# EXERCISE DETAILS
Leaving the pictures out, print the lines from the first line of the listing through the line containing "left eye: (191, 50)", exactly as they read, and no others.

# DATA TO EXAMINE
Start of Block
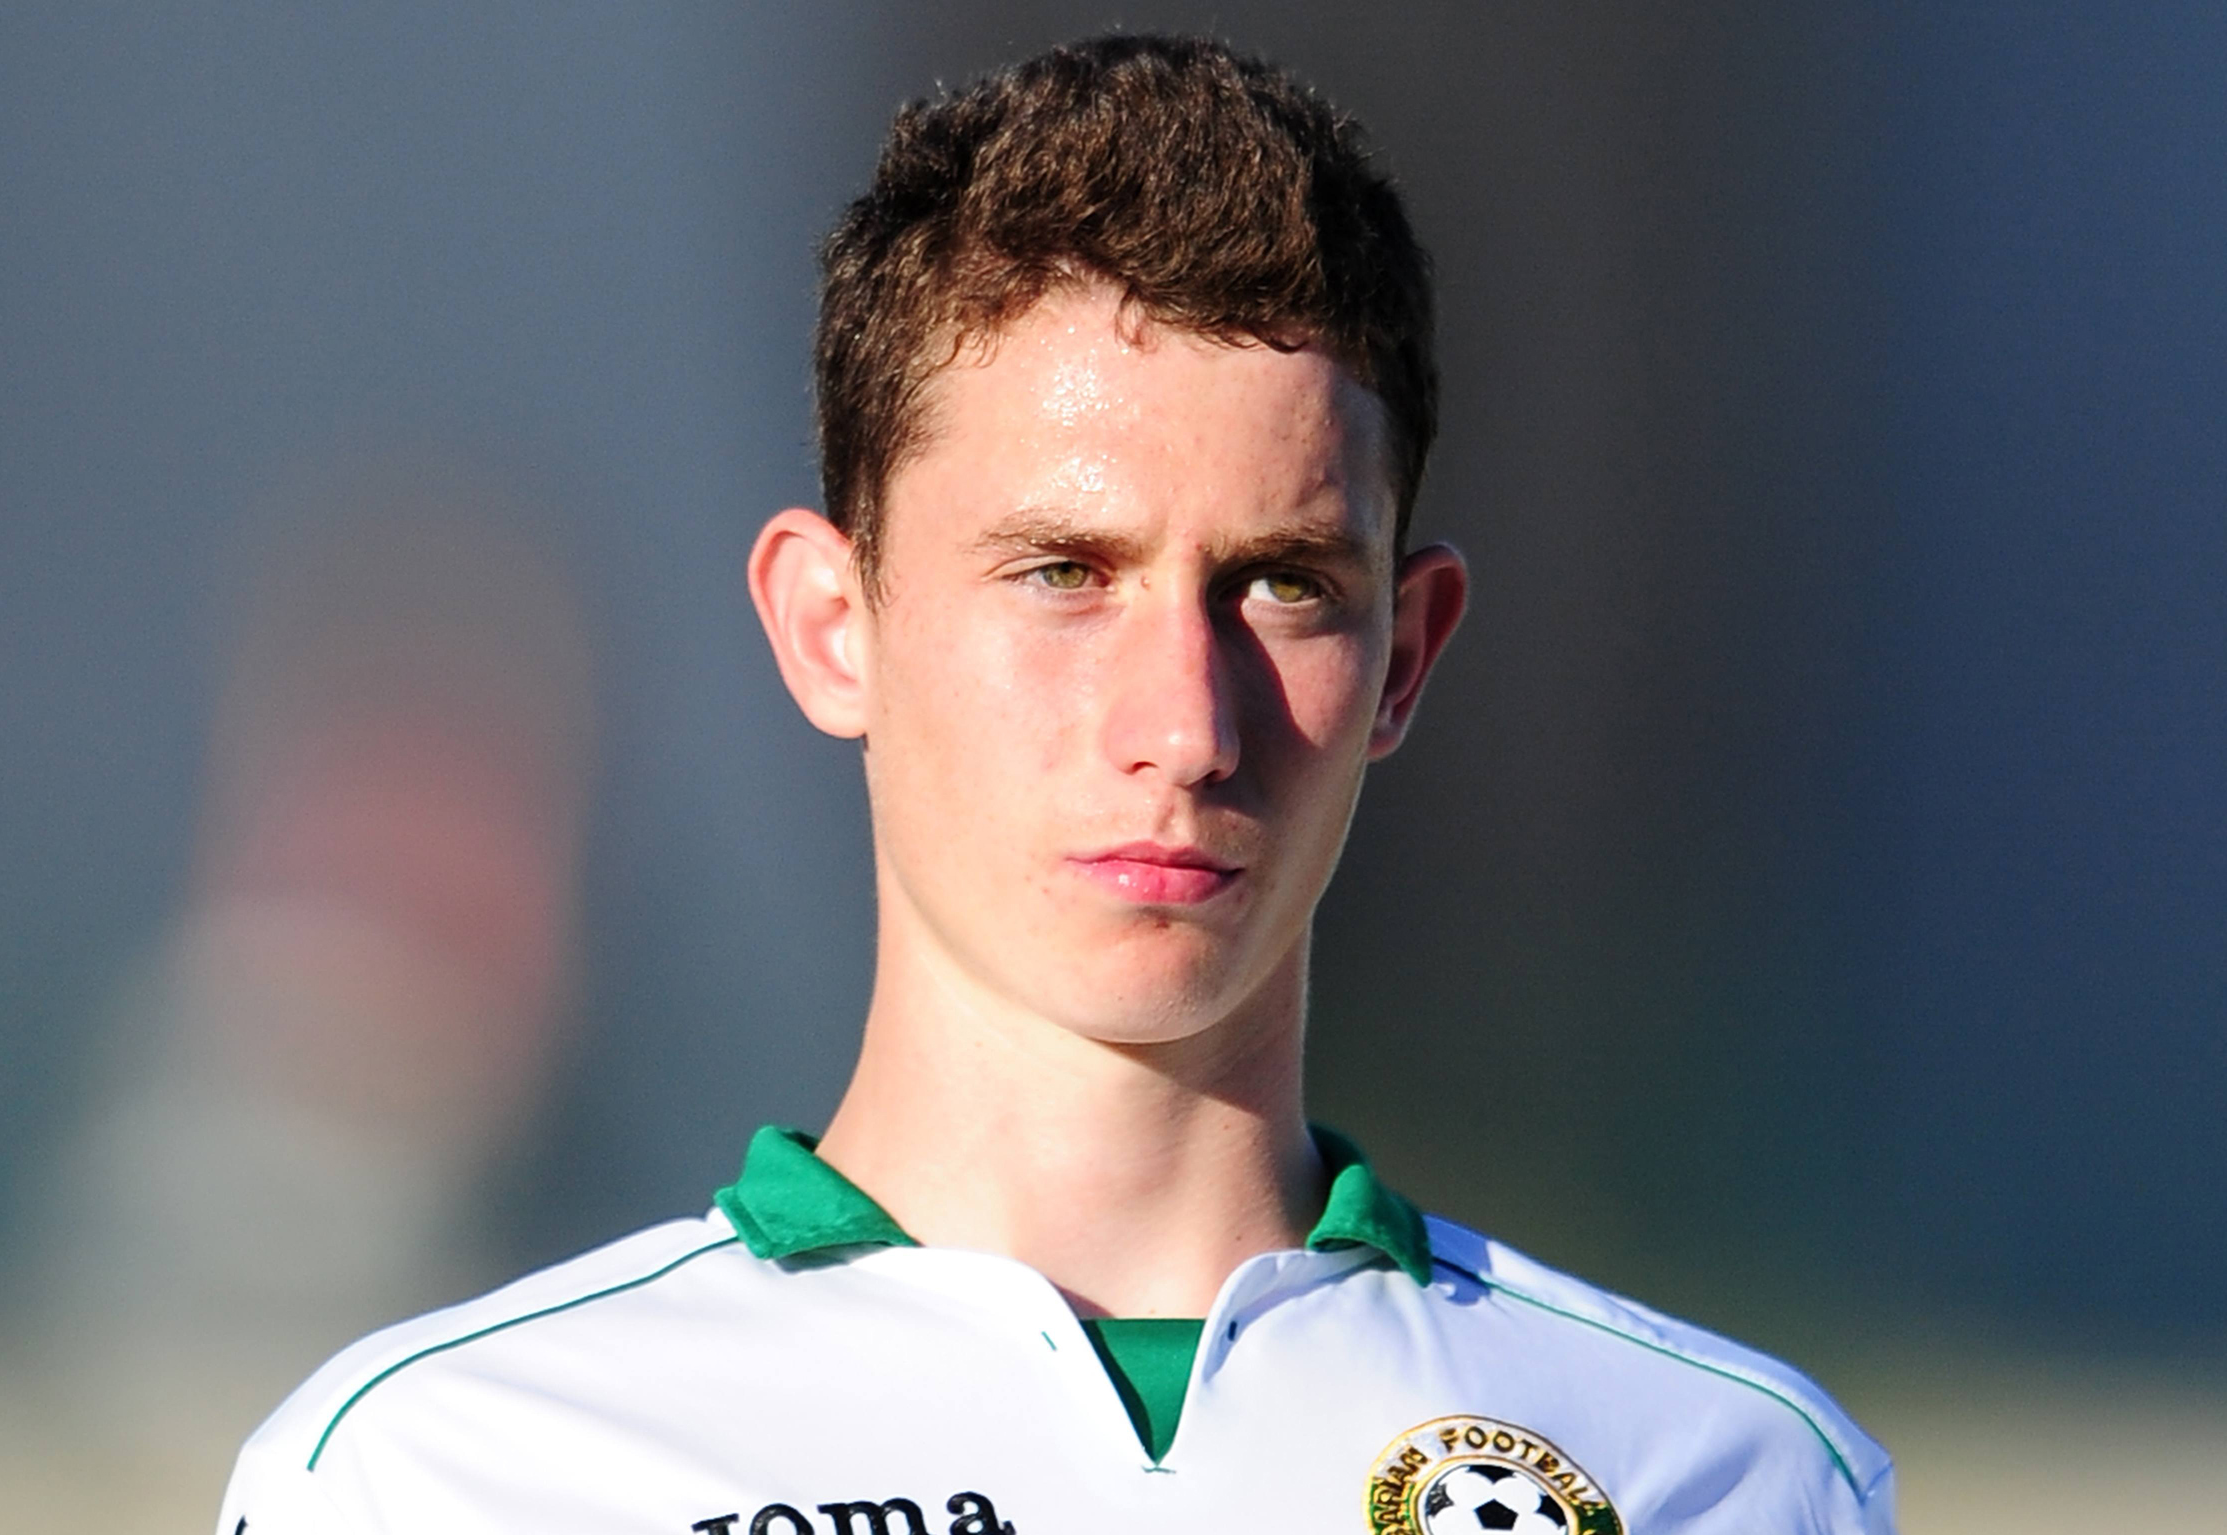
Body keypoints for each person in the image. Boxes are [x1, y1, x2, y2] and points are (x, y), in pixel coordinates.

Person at [217, 34, 1894, 1535]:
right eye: (1063, 574)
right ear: (831, 628)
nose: (1185, 724)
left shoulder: (1721, 1475)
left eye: (1283, 584)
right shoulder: (438, 1479)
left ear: (1408, 653)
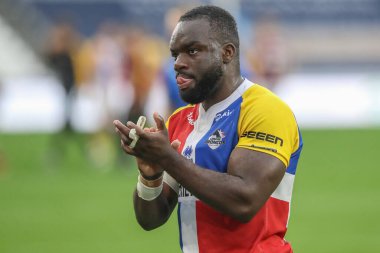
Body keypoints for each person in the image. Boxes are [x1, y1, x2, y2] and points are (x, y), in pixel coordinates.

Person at [114, 5, 303, 253]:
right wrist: (150, 177)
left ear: (226, 53)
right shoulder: (179, 121)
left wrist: (167, 158)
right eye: (175, 54)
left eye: (192, 51)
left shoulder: (265, 110)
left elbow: (245, 201)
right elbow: (151, 220)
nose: (179, 63)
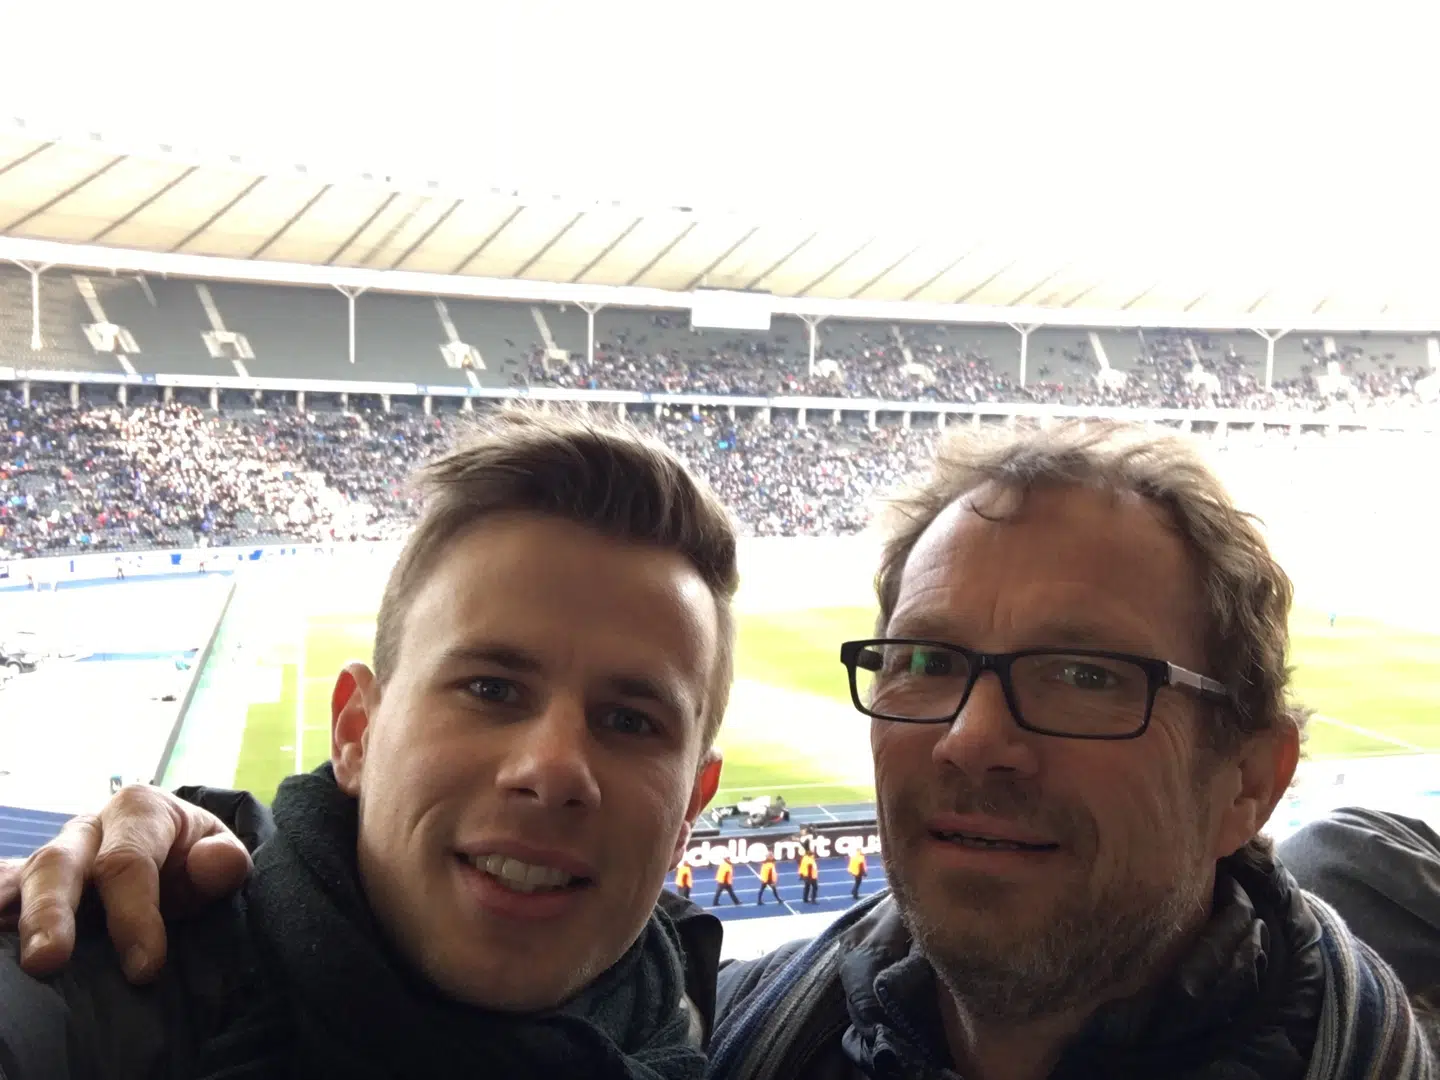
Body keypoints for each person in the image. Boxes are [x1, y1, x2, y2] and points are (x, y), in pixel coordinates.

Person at [7, 422, 1438, 1079]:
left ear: (1252, 778)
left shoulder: (1359, 1050)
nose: (977, 736)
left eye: (1083, 676)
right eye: (931, 663)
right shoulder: (751, 1029)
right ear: (357, 731)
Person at [0, 409, 742, 1080]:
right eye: (491, 689)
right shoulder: (111, 988)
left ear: (690, 808)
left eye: (631, 722)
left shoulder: (729, 1027)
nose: (550, 770)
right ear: (356, 733)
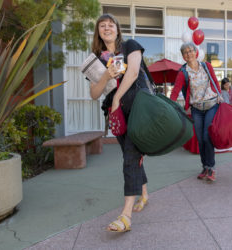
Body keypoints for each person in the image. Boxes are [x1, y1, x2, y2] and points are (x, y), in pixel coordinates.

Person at [89, 14, 150, 232]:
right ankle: (143, 193)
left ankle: (125, 216)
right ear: (98, 32)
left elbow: (133, 72)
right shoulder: (96, 59)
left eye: (110, 25)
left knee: (131, 157)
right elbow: (94, 93)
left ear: (117, 29)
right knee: (130, 155)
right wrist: (105, 76)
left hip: (136, 106)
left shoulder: (130, 45)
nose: (106, 28)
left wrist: (116, 97)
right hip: (116, 115)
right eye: (102, 26)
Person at [170, 42, 222, 182]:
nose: (189, 54)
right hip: (197, 109)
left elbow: (215, 81)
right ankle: (205, 167)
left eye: (191, 50)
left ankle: (211, 168)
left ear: (195, 52)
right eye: (185, 52)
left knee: (207, 137)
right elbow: (175, 90)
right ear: (183, 56)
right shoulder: (183, 72)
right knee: (200, 140)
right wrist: (169, 105)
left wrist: (219, 94)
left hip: (211, 105)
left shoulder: (206, 66)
End of Block
# TASK SOLUTION
Body keypoints for each person in the image. Boxes are [x1, y1, x2, y2] and points are (x, y), in pixel coordinates.

Person at [217, 34, 1894, 1535]:
right eye: (1063, 574)
right ear: (831, 628)
nose: (1185, 724)
left shoulder: (1721, 1475)
left eye: (1283, 584)
right shoulder: (438, 1479)
left ear: (1408, 653)
Body keypoints for each person in the image. Boxes are [x1, y1, x2, y2] and points are (x, y), in pixel coordinates.

Person at [114, 5, 303, 253]:
right wrist: (150, 177)
left ear: (226, 53)
right shoulder: (179, 121)
left wrist: (167, 158)
right eye: (175, 54)
left eye: (192, 51)
left shoulder: (265, 110)
left elbow: (245, 201)
right elbow: (151, 220)
nose: (179, 63)
Body keypoints for each person in the image. Boxes are [x1, y1, x2, y2] and points are (x, y), in pixel coordinates.

Person at [7, 422, 1438, 1079]:
left ear: (1252, 778)
left shoulder: (1359, 1050)
nose: (977, 736)
left eye: (1083, 676)
right eye: (931, 663)
right shoulder: (751, 1029)
right ear: (357, 731)
Person at [0, 409, 742, 1080]:
right eye: (491, 689)
right shoulder: (111, 988)
left ear: (690, 808)
left eye: (631, 722)
left shoulder: (729, 1027)
nose: (550, 770)
right ear: (356, 733)
Body keypoints for each person in the image. Boxes are [x1, y1, x2, y2] and points are (x, y), in pixel coordinates.

Person at [89, 14, 150, 232]:
right ankle: (143, 193)
left ankle: (125, 216)
right ear: (98, 32)
left elbow: (133, 72)
right shoulder: (96, 59)
left eye: (110, 25)
left knee: (131, 157)
right elbow: (94, 93)
left ear: (117, 29)
right knee: (130, 155)
right wrist: (105, 76)
left hip: (136, 106)
left shoulder: (130, 45)
nose: (106, 28)
left wrist: (116, 97)
right hip: (116, 115)
right eye: (102, 26)
Person at [170, 42, 222, 182]:
nose: (189, 54)
right hip: (197, 109)
left elbow: (215, 81)
right ankle: (205, 167)
left eye: (191, 50)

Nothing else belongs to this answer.